One pattern that I don't see anyone else using is invoking "self" to be explicit when referencing an instance variable or method. For example, rather than: _instance_variable = _method() I would tend to write: self._instance_variable = self._method()

I find it very helpful to clearly differentiate between local variables (which go out of scope as soon as the method returns) and instance variables (which persist as part of the object's state), and seeing at a glance that I'm calling a method (which only exists in some classes) rather than a built-in function (which will work everywhere) is nice too. I don't see anyone else doing this though, even people who use type hints and other careful formatting patterns.

So what I'm wondering is, is this just a matter of convention and personal preference, or is there actually an argument against using "self" that I should take into consideration? (It's never caused me any trouble but I also have been working on pretty small scale games so far.)

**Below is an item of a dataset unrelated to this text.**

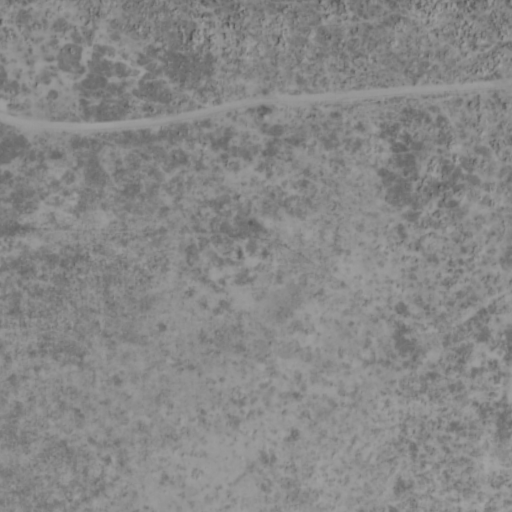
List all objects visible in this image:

I love using self to remind myself which variables are part of the script/class. I see others do it from time to time but not often. Gdscript is one of those "loosy goosy" (computer science lingo) languages where you can be as specific as you want (almost) but don't have to. I don't ever use self.functionName() however.

If you're working with a team then I'd say adhere to a convention. I don't think there's any penalty whatsoever to using self. I throw it around everywhere in my larger projects and have never had a problem.

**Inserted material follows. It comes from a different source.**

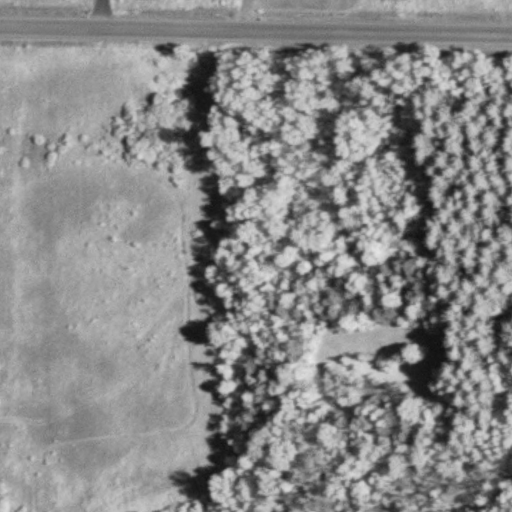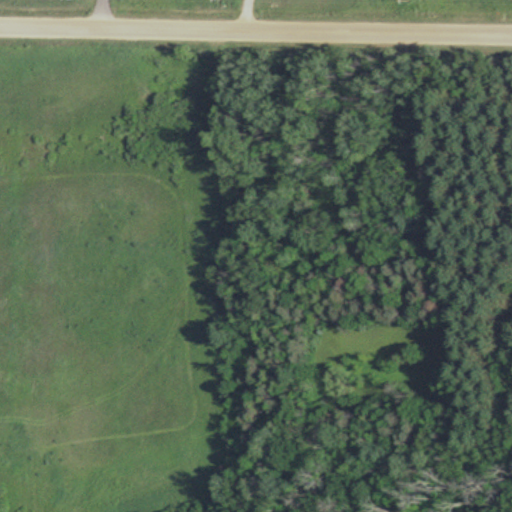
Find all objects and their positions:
road: (99, 13)
road: (243, 15)
road: (255, 30)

I just reviewed some of my GDScript code.

There are very few local variables. Almost every variable would require "self", if I used that convention. In my opinion, that would make the code less readable.

And almost all of my functions are short. It's easy to see the local variable declarations if I need to know whether a variable is local.

It's implied. Most of the time you are calling functions in the class, which shouldn't need self and are more readable with just the function name. And for local variables, they would be defined in the function scope, so will have var whatever right there, letting you know they are local. I don't feel there is any good reason to use self, though of course it is a valid choice if that makes your code clearer to you.